## Exercise goal:
Your job with the data below is to output exactly the lines from the one holding "Breast MRI, one axial slice; slice 49" down to the one holding "image (semi-automatic segmentation, software-assisted", both included, and no others.

*** Opening Data for this exercise ***

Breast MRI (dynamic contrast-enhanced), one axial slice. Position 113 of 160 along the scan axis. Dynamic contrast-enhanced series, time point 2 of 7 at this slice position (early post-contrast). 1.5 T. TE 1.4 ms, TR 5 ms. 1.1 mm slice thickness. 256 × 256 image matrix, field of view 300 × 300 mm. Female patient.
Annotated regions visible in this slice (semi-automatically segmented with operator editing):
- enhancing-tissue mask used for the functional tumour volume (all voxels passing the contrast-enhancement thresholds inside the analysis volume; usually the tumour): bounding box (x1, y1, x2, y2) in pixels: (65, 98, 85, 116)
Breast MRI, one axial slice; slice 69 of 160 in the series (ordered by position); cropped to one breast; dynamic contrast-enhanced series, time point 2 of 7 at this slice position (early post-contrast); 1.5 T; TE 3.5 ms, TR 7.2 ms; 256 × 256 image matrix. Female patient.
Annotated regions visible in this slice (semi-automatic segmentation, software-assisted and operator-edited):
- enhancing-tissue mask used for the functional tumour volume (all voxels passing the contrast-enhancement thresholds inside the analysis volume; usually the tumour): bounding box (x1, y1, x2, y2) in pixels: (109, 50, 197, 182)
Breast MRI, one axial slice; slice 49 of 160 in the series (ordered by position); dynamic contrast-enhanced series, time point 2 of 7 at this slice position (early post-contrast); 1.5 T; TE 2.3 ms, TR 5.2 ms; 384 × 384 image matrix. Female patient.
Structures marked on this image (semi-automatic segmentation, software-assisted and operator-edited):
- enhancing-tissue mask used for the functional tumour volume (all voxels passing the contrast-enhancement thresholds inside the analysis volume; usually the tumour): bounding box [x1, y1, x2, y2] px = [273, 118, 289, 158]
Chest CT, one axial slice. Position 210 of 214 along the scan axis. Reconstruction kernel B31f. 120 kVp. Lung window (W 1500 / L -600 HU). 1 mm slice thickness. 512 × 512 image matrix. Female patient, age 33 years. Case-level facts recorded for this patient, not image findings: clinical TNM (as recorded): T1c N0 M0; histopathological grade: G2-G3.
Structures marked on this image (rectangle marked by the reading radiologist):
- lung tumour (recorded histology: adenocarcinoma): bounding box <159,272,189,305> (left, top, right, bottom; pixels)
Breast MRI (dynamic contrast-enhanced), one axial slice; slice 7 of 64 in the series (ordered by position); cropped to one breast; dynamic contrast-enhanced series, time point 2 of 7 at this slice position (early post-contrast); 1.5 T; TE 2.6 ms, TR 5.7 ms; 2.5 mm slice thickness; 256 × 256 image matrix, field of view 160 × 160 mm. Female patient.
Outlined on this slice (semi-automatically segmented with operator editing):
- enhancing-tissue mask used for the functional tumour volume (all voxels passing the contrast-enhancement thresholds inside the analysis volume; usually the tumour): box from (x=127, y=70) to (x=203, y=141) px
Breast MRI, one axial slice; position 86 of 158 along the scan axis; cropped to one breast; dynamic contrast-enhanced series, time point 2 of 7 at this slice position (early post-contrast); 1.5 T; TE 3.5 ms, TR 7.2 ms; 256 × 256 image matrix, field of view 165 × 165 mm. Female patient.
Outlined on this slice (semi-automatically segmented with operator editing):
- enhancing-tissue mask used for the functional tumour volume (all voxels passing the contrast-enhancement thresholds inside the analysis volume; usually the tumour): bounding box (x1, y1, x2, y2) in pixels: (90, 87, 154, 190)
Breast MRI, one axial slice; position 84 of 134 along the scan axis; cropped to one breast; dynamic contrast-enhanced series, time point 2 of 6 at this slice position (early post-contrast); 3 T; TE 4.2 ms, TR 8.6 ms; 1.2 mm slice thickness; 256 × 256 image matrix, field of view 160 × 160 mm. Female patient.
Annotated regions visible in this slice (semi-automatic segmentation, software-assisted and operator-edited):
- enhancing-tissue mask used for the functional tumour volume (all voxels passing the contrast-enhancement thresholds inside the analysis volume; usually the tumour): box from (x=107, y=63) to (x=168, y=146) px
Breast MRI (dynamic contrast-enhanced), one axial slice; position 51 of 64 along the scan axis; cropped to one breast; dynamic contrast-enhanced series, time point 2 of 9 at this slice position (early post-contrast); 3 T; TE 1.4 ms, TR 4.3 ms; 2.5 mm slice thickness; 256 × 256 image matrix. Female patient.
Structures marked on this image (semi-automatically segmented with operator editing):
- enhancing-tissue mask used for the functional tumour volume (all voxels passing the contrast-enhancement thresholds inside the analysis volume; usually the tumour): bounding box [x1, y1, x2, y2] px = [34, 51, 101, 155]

*** Closing Data for this exercise ***

## Completed task:
Breast MRI, one axial slice; slice 49 of 160 in the series (ordered by position); dynamic contrast-enhanced series, time point 2 of 7 at this slice position (early post-contrast); 1.5 T; TE 2.3 ms, TR 5.2 ms; 384 × 384 image matrix. Female patient.
Structures marked on this image (semi-automatic segmentation, software-assisted and operator-edited):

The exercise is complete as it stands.